Work instructions: Rewrite the records from the line with "Q9. A pressure" to the line with "Answer: 686100 ft³", swapping "carefully" for "closely" and leaving everything else unchanged.

Data for this task Block Start

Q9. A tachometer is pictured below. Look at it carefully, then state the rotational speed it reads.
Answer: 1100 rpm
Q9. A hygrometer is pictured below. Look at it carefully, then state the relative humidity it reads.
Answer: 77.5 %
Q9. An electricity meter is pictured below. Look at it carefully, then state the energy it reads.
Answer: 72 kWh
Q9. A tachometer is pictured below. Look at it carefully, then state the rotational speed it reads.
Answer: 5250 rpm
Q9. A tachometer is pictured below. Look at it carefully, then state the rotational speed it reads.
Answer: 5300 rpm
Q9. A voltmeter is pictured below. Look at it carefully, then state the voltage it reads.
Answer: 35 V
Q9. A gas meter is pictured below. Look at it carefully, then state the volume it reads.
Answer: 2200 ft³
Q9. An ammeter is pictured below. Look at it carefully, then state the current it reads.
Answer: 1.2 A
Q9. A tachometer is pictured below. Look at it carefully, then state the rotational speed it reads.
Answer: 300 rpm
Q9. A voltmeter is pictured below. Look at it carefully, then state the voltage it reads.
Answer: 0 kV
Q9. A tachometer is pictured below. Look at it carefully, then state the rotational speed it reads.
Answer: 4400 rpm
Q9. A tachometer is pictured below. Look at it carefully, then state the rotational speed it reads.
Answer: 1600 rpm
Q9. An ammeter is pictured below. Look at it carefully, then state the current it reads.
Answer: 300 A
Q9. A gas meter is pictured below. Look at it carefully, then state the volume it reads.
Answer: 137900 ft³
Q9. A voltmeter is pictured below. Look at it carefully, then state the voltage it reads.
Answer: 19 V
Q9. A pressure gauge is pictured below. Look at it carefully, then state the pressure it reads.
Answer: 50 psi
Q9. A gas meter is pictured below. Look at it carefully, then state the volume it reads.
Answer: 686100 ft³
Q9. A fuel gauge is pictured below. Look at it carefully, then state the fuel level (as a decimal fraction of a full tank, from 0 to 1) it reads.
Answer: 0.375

Data for this task Block End

Task output:
Q9. A pressure gauge is pictured below. Look at it closely, then state the pressure it reads.
Answer: 50 psi
Q9. A gas meter is pictured below. Look at it closely, then state the volume it reads.
Answer: 686100 ft³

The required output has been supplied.